## Document source
● ● ● ●
Notre expérience nous démontre que le processus de guérison des survivantes n’est complet que quand la justice est rendue.

Telle est la raison pour laquelle nous soutenons pleinement les recommandations du 10e rapport du Secrétaire Général et le travail de sa Représentante spéciale sur les violences sexuelles en période de conflits.

De même, nous saluons l’initiative de la diplomatie allemande de présenter une nouvelle résolution, car elle met une emphase particulière sur le besoin de reconnaissance du statut des enfants nés du viol, d’une approche globale centrée sur les survivantes, mais aussi sur la nécessité d’appliquer des sanctions, de rendre la justice et de fournir des réparations.

Nous encourageons tous les efforts de lutte contre l’impunité, tant au niveau national qu’international, ainsi que le recours à des tribunaux spéciaux que nous appelons de nos vœux pour la RD Congo ainsi que tous les pays dans une situation analogue.

Nous continuerons également notre plaidoyer pour la mise en œuvre des outils de la justice transitionnelle : dans les pays qui aspirent à sortir de la violence et de la dictature, il faut assainir les institutions et les forces de sécurité, et les victimes ont non seulement droit à des soins de qualités mais aussi à la vérité et à la justice.

Les réparations parachèvent le processus de guérison et de réintégration des victimes mais permettent aussi à la société de reconnaître le mal infligé, de lutter contre la stigmatisation, les discriminations et les inégalités de genre, et de prévenir la répétition des crimes de violence sexuelle.
● ● ● ●
## Lignes de données

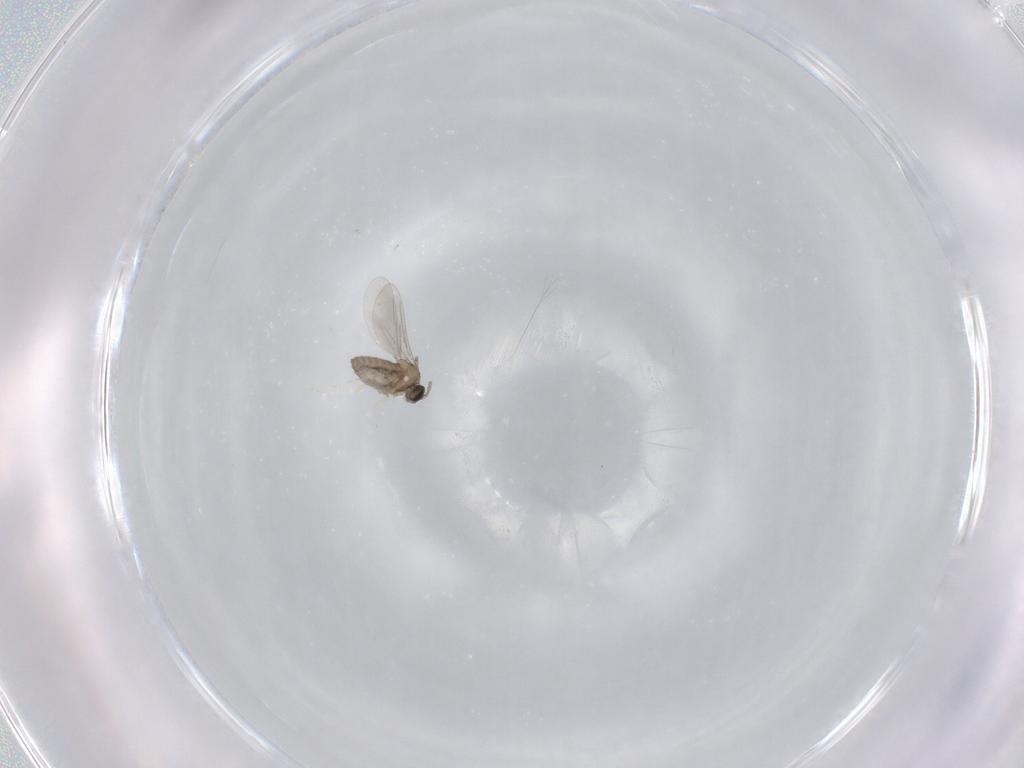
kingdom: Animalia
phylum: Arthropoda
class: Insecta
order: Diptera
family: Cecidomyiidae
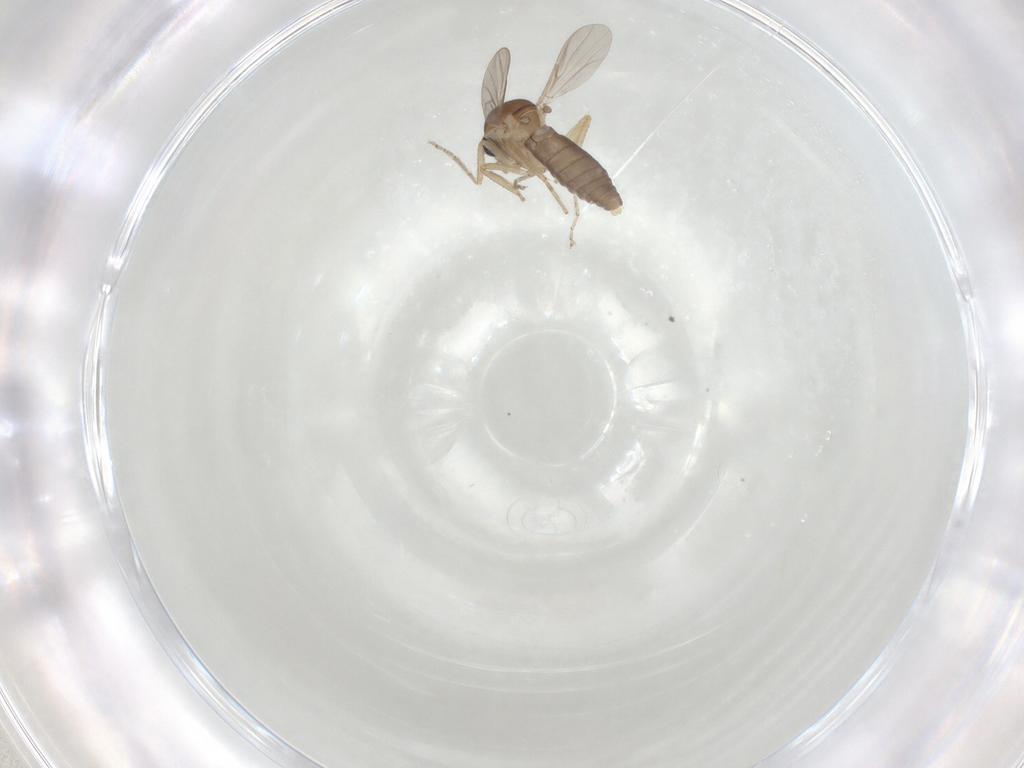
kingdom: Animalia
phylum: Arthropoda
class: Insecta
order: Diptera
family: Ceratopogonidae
● ● ● ●
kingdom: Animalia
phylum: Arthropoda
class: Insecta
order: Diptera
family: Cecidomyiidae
● ● ● ●
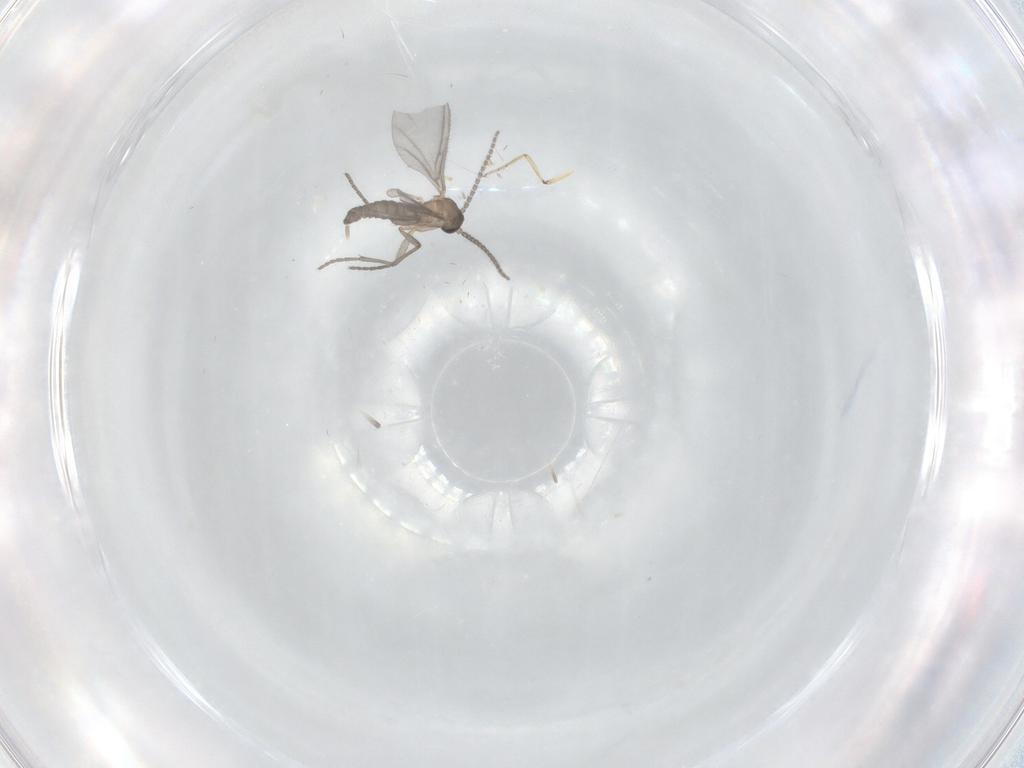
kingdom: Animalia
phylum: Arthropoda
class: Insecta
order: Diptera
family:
● ● ● ●
## Tâche demandée
D'après le document source, quelle diplomatie est saluée pour son initiative de présenter une nouvelle résolution ?

## Résultat
La diplomatie allemande.